Understanding Binary Search, DFS, BFS, and Sliding Window with Sample Code in Java
Let's explore these fundamental algorithms and techniques using Java.
1. Binary Search
Binary Search is an efficient algorithm for finding an item from a sorted list of items. It works by repeatedly dividing in half the portion of the list that could contain the item, until you've narrowed down the possible locations to just one.
Binary Search Code in Java:
public class BinarySearch {
public static int binarySearch(int[] arr, int target) {
int left = 0;
int right = arr.length - 1;
while (left <= right) {
int mid = left + (right - left) / 2;
if (arr[mid] == target) {
return mid;
} else if (arr[mid] < target) {
left = mid + 1;
} else {
right = mid - 1;
}
}
return -1; // Target not found
}
public static void main(String[] args) {
int[] arr = {1, 3, 5, 7, 9, 11, 13};
int target = 7;
int result = binarySearch(arr, target);
System.out.println("Element found at index: " + result);
}
}
2. Depth-First Search (DFS)
DFS is an algorithm for traversing or searching tree or graph data structures. The algorithm starts at the root node and explores as far as possible along each branch before backtracking.
DFS Code in Java:
import java.util.*;
class Graph {
private LinkedList<Integer> adjLists[];
private boolean visited[];
// Graph creation
Graph(int vertices) {
adjLists = new LinkedList[vertices];
visited = new boolean[vertices];
for (int i = 0; i < vertices; i++)
adjLists[i] = new LinkedList<Integer>();
}
// Add edges
void addEdge(int src, int dest) {
adjLists[src].add(dest);
}
// DFS algorithm
void DFS(int vertex) {
visited[vertex] = true;
System.out.print(vertex + " ");
for (int x : adjLists[vertex]) {
if (!visited[x])
DFS(x);
}
}
public static void main(String args[]) {
Graph g = new Graph(4);
g.addEdge(0, 1);
g.addEdge(0, 2);
g.addEdge(1, 2);
g.addEdge(2, 0);
g.addEdge(2, 3);
g.addEdge(3, 3);
System.out.println("Following is Depth First Traversal");
g.DFS(2);
}
}
3. Breadth-First Search (BFS)
BFS is an algorithm for traversing or searching tree or graph data structures. It starts at the tree root and explores all nodes at the present depth level before moving on to nodes at the next depth level.
BFS Code in Java:
import java.util.*;
class Graph {
private LinkedList<Integer> adjLists[];
private boolean visited[];
// Graph creation
Graph(int vertices) {
adjLists = new LinkedList[vertices];
visited = new boolean[vertices];
for (int i = 0; i < vertices; i++)
adjLists[i] = new LinkedList<Integer>();
}
// Add edges
void addEdge(int src, int dest) {
adjLists[src].add(dest);
}
// BFS algorithm
void BFS(int startVertex) {
Queue<Integer> queue = new LinkedList<>();
visited[startVertex] = true;
queue.add(startVertex);
while (!queue.isEmpty()) {
int vertex = queue.poll();
System.out.print(vertex + " ");
for (int x : adjLists[vertex]) {
if (!visited[x]) {
visited[x] = true;
queue.add(x);
}
}
}
}
public static void main(String args[]) {
Graph g = new Graph(4);
g.addEdge(0, 1);
g.addEdge(0, 2);
g.addEdge(1, 2);
g.addEdge(2, 0);
g.addEdge(2, 3);
g.addEdge(3, 3);
System.out.println("Following is Breadth First Traversal");
g.BFS(2);
}
}
4. Sliding Window
The Sliding Window is a commonly used technique for solving problems involving arrays or strings. The idea is to have a window that slides over the input to find a solution.

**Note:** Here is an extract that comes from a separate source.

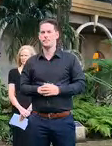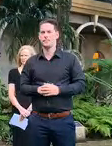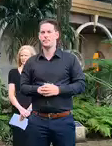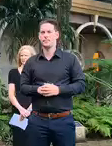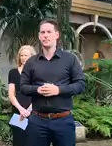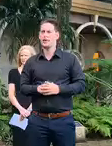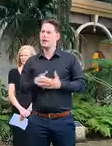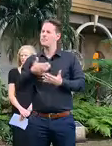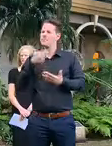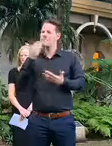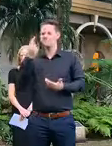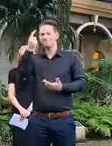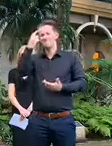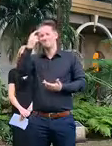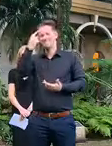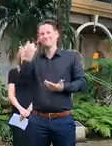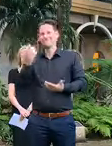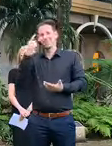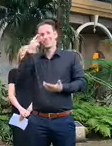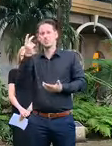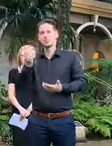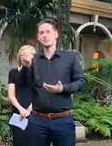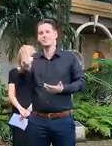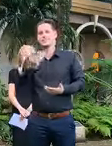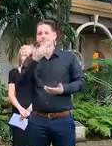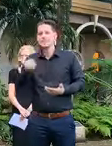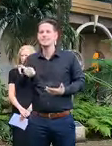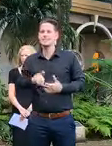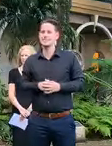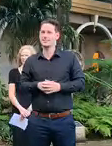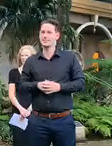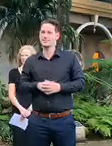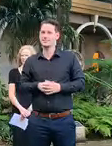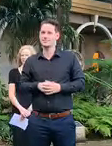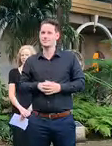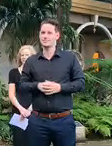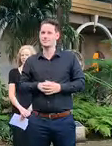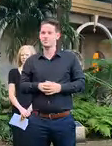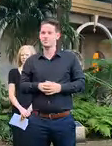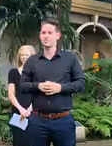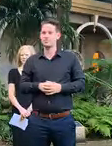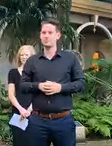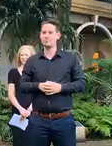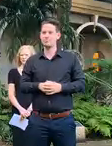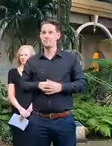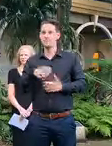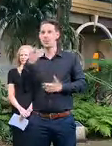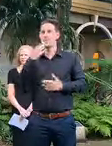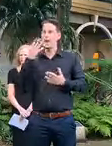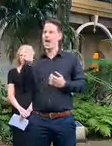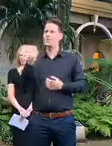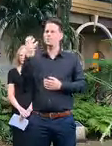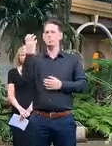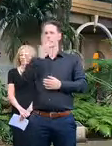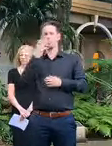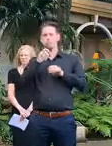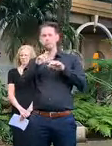decent common sense and in any rule book when you're facing a pandemic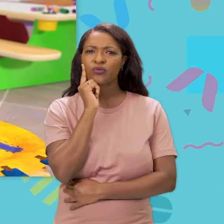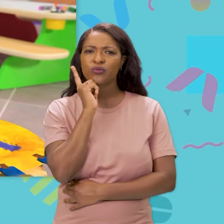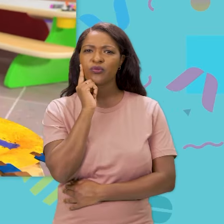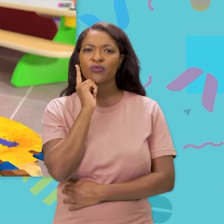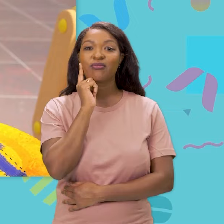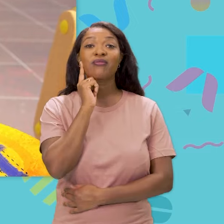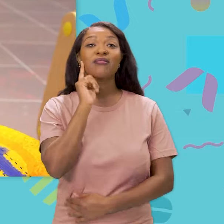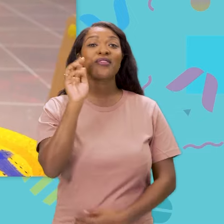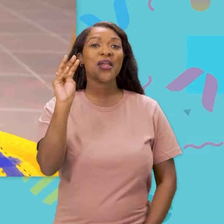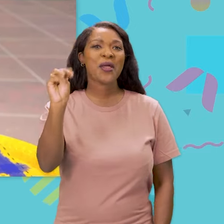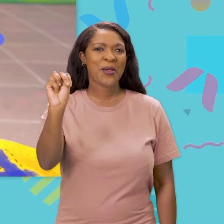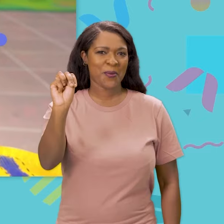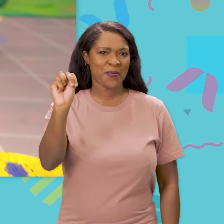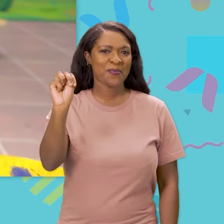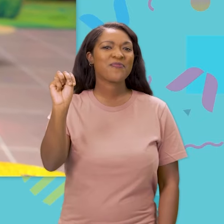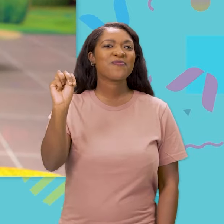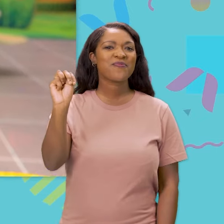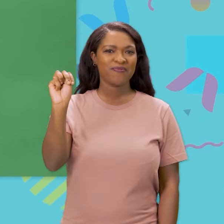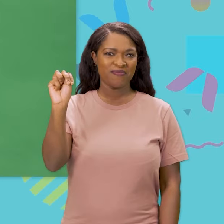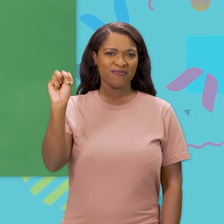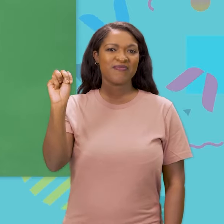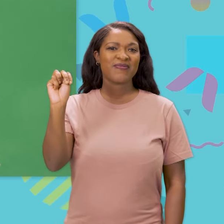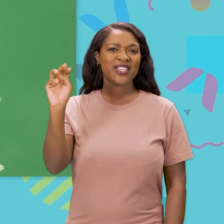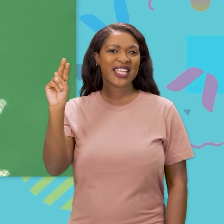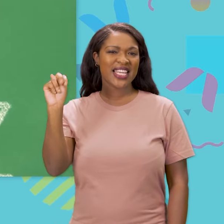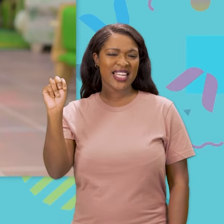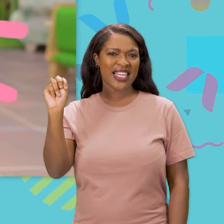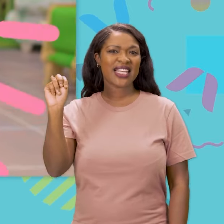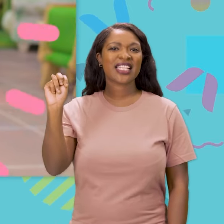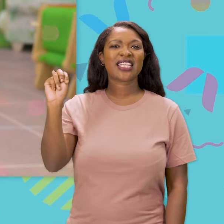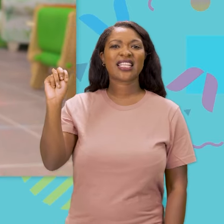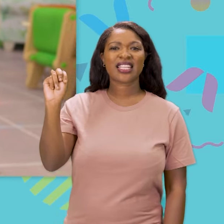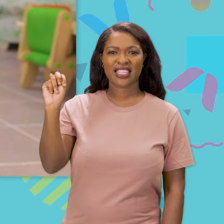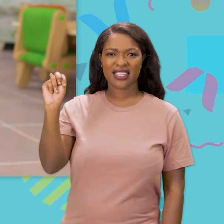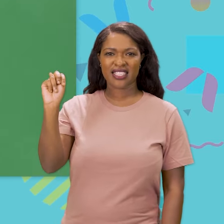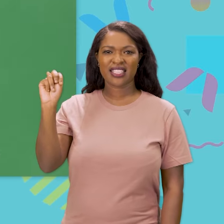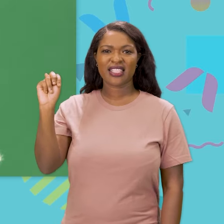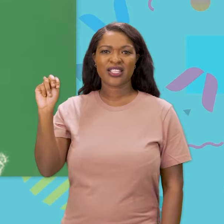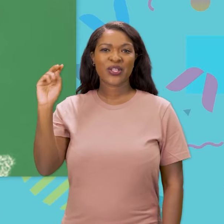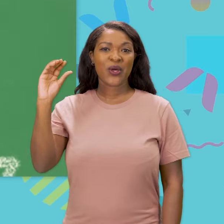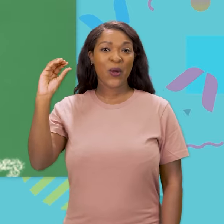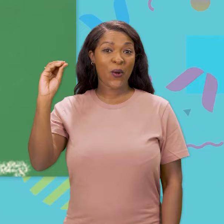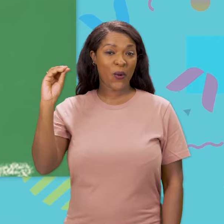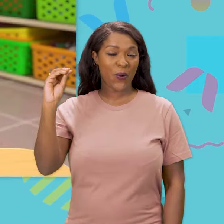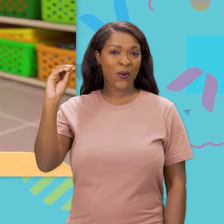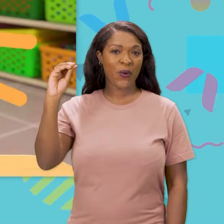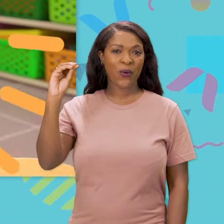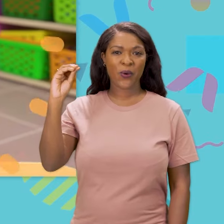E, N, O,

Sliding Window Code in Java:
public class SlidingWindow {
public static int maxSumSubArray(int[] arr, int k) {
int maxSum = 0;
int windowSum = 0;
// Calculate sum of first window
for (int i = 0; i < k; i++) {
windowSum += arr[i];
}
maxSum = windowSum;
// Slide the window
for (int i = k; i < arr.length; i++) {
windowSum += arr[i] - arr[i - k];
maxSum = Math.max(maxSum, windowSum);
}
return maxSum;
}
public static void main(String[] args) {
int[] arr = {1, 2, 3, 4, 5, 6, 7, 8, 9, 10};
int k = 3;
int result = maxSumSubArray(arr, k);
System.out.println("Maximum sum of a subarray of size " + k + " is: " + result);
}
}
These examples provide a foundation for understanding how these algorithms and techniques work in Java. Each example is a building block for solving more complex problems.